#### What you are asked to do
Put every item below into a Markdown table with two columns, Row for the row number and Entry for the line itself, and leave out any blank lines.

#### Supplied material
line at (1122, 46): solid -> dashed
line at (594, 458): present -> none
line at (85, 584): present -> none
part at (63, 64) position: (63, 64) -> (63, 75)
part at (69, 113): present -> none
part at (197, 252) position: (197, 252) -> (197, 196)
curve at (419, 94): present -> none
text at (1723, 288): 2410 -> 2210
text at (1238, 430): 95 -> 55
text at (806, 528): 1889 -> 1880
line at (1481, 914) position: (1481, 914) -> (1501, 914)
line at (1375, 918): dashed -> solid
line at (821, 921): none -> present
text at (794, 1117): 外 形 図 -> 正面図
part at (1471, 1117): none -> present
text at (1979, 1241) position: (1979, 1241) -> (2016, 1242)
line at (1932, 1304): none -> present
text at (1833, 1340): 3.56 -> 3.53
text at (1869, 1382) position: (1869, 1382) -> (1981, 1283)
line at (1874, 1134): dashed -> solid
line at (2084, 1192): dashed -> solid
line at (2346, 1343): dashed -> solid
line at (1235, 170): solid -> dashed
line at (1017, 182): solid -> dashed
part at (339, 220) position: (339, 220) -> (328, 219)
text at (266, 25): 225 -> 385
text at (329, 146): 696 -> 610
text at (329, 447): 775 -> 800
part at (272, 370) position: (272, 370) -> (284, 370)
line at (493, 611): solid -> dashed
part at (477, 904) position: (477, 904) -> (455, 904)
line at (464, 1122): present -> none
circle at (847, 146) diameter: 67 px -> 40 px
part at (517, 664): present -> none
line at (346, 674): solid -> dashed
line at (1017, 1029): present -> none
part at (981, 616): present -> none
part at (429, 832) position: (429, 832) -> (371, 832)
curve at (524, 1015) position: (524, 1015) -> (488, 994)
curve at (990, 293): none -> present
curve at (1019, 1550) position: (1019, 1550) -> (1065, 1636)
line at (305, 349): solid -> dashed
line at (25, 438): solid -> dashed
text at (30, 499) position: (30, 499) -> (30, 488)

#### Exercise response
| Row | Entry |
|---|---|
| 1 | line at (1122, 46): solid -> dashed |
| 2 | line at (594, 458): present -> none |
| 3 | line at (85, 584): present -> none |
| 4 | part at (63, 64) position: (63, 64) -> (63, 75) |
| 5 | part at (69, 113): present -> none |
| 6 | part at (197, 252) position: (197, 252) -> (197, 196) |
| 7 | curve at (419, 94): present -> none |
| 8 | text at (1723, 288): 2410 -> 2210 |
| 9 | text at (1238, 430): 95 -> 55 |
| 10 | text at (806, 528): 1889 -> 1880 |
| 11 | line at (1481, 914) position: (1481, 914) -> (1501, 914) |
| 12 | line at (1375, 918): dashed -> solid |
| 13 | line at (821, 921): none -> present |
| 14 | text at (794, 1117): 外 形 図 -> 正面図 |
| 15 | part at (1471, 1117): none -> present |
| 16 | text at (1979, 1241) position: (1979, 1241) -> (2016, 1242) |
| 17 | line at (1932, 1304): none -> present |
| 18 | text at (1833, 1340): 3.56 -> 3.53 |
| 19 | text at (1869, 1382) position: (1869, 1382) -> (1981, 1283) |
| 20 | line at (1874, 1134): dashed -> solid |
| 21 | line at (2084, 1192): dashed -> solid |
| 22 | line at (2346, 1343): dashed -> solid |
| 23 | line at (1235, 170): solid -> dashed |
| 24 | line at (1017, 182): solid -> dashed |
| 25 | part at (339, 220) position: (339, 220) -> (328, 219) |
| 26 | text at (266, 25): 225 -> 385 |
| 27 | text at (329, 146): 696 -> 610 |
| 28 | text at (329, 447): 775 -> 800 |
| 29 | part at (272, 370) position: (272, 370) -> (284, 370) |
| 30 | line at (493, 611): solid -> dashed |
| 31 | part at (477, 904) position: (477, 904) -> (455, 904) |
| 32 | line at (464, 1122): present -> none |
| 33 | circle at (847, 146) diameter: 67 px -> 40 px |
| 34 | part at (517, 664): present -> none |
| 35 | line at (346, 674): solid -> dashed |
| 36 | line at (1017, 1029): present -> none |
| 37 | part at (981, 616): present -> none |
| 38 | part at (429, 832) position: (429, 832) -> (371, 832) |
| 39 | curve at (524, 1015) position: (524, 1015) -> (488, 994) |
| 40 | curve at (990, 293): none -> present |
| 41 | curve at (1019, 1550) position: (1019, 1550) -> (1065, 1636) |
| 42 | line at (305, 349): solid -> dashed |
| 43 | line at (25, 438): solid -> dashed |
| 44 | text at (30, 499) position: (30, 499) -> (30, 488) |